• _WHAT YOU NEED TO DO_:
1. Print the passage from the post on anxiety and minimalism that begins at the words "The more I learned about" and stops after "I was experiencing.".
2. Using the post on anxiety and minimalism, answer these:
(a) What diagnosis did the writer's doctor give for the severe anxiety symptoms?
(b) For how long has the writer managed the anxiety with diet and supplements?
(c) How many children does the writer have?

• _TEXT_:
┄┄┄┄┄┄┄┄┄┄

This blog post isn’t easy for me to write. It’s difficult to be vulnerable, but I am so passionate about the topic of mental health and the effects clutter has on our mental health that I wanted to share my own story.
I have struggled with anxiety my entire life – or at least as long as I can remember. Even as a young child I remember being worried or nervous about all sorts of things. I learned in my late teens that controlling my environment eased some of my anxiety. I guess it was at this young age that my love for organization and order germinated. I learned that the less I had to take care of, the less chaos there was in my life. Less chaos equals less stress and anxiety.
As I grew up and older, slowly over time more and more responsibilities and things piled on me. First it was getting married, and learning to manage not only my things, but my husband’s things as well. Then our daughter came along, and two more children after that. The responsibilities and the THINGS kept multiplying. I suppose it was a mercy that I only added to our chaos a little at a time, however it was like that analogy of a frog in a cool pot of water that began to get hot and boil over time – so that it wasn’t noticeable.
When our youngest son was a toddler I started struggling with severe anxiety symptoms. My doctor labeled me with Generalized Anxiety Disorder and prescribed Xanax, which I could take when the symptoms were unmanageable. I was able to cope like this for several years, until my anxiety reached a point where it was affecting my everyday life. The journey that ensued is a whole other story, but ultimately I ended up seeing a holistic doctor and discovering that I had multiple food sensitivities, exasperating my anxiety. I was thankful to have answers, and with diet and supplements I have been able to manage for over 8 years now.
Several years ago, I began to learn about minimalism. I read blog posts and books, I watched YouTube videos, and listened to podcasts about the subject. I was so intrigued. I’ve always liked the idea of living with less. I remember when our kids were very young, I told my husband that I would happily sell everything and move across the world if the opportunity arises. That opportunity never came along, but I have always had this thought that we could live with less. Unfortunately, my husband and two of my kids like to keep things – as part of a collection, or hobby items, because we might need it one day, or simply because there is sentimental value to the items. I am learning to just be an example by minimizing my own things, hoping they will see the benefits.
The more I learned about minimalism, the more I learned of the benefits to mental health. I don’t know if I would have avoided the struggles I had with anxiety by becoming a family of minimalists, but I’m confident that having less to manage would have relieved some of the stress and anxiety I was experiencing.
There are times when I feel frustrated or disappointed that I didn’t learn about minimalism and how to implement it into the lives of our busy family of five earlier, but I recognize it is all part of my journey. It’s never too late to make changes in your life. We could get caught up on focusing on everything we missed from not making changes sooner, or we can make those changes and allow the new ethos to guide us moving forward – continuing to become a better version of who we are. Even though two of my kids are now young adults, I can still talk to them about the principles of minimalism, even if I didn’t teach them through my actions while they were growing up.
I hope my candor has in some way inspired you to evaluate your life. Are your things and the responsibilities that come along with those things causing extra anxiety in your life?

┄┄┄┄┄┄┄┄┄┄

• _MATERIAL PROVIDED_:

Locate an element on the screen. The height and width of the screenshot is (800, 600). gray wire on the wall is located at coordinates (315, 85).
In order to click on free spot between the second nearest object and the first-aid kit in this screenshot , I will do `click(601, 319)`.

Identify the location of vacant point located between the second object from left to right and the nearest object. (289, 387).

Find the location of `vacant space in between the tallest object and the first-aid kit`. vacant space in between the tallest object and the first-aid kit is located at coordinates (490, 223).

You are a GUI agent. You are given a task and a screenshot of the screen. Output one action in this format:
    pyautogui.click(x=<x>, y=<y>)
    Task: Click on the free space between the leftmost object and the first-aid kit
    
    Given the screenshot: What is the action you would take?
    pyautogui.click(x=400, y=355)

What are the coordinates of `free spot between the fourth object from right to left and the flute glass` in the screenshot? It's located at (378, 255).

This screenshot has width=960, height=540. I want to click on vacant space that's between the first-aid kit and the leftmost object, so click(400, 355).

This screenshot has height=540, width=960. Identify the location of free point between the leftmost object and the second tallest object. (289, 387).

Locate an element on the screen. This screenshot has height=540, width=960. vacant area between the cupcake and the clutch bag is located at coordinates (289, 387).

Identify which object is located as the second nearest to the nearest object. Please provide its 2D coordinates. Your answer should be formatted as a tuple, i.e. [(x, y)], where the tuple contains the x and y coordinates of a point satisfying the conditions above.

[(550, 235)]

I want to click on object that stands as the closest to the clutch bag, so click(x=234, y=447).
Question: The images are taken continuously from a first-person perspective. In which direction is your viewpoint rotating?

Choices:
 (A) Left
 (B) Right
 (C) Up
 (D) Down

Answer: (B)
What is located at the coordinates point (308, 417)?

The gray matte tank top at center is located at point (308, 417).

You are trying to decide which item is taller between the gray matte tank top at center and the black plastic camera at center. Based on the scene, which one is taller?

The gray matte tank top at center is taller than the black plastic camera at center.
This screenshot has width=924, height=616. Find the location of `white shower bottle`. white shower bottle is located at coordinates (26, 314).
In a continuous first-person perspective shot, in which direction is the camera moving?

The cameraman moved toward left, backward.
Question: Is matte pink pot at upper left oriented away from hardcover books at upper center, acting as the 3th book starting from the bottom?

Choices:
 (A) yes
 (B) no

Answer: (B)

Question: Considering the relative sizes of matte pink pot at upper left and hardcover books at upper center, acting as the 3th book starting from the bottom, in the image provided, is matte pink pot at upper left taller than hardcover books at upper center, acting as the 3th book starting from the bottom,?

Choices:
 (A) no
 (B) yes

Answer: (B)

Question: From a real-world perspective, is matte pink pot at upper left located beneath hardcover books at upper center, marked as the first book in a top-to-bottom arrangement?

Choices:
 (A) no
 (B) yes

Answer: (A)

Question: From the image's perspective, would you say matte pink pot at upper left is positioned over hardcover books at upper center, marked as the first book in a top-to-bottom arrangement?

┄┄┄┄┄┄┄┄┄┄

• _ANSWER LIST_:
1.
The more I learned about minimalism, the more I learned of the benefits to mental health. I don’t know if I would have avoided the struggles I had with anxiety by becoming a family of minimalists, but I’m confident that having less to manage would have relieved some of the stress and anxiety I was experiencing.

2.
(a) Generalized Anxiety Disorder
(b) Over 8 years
(c) Three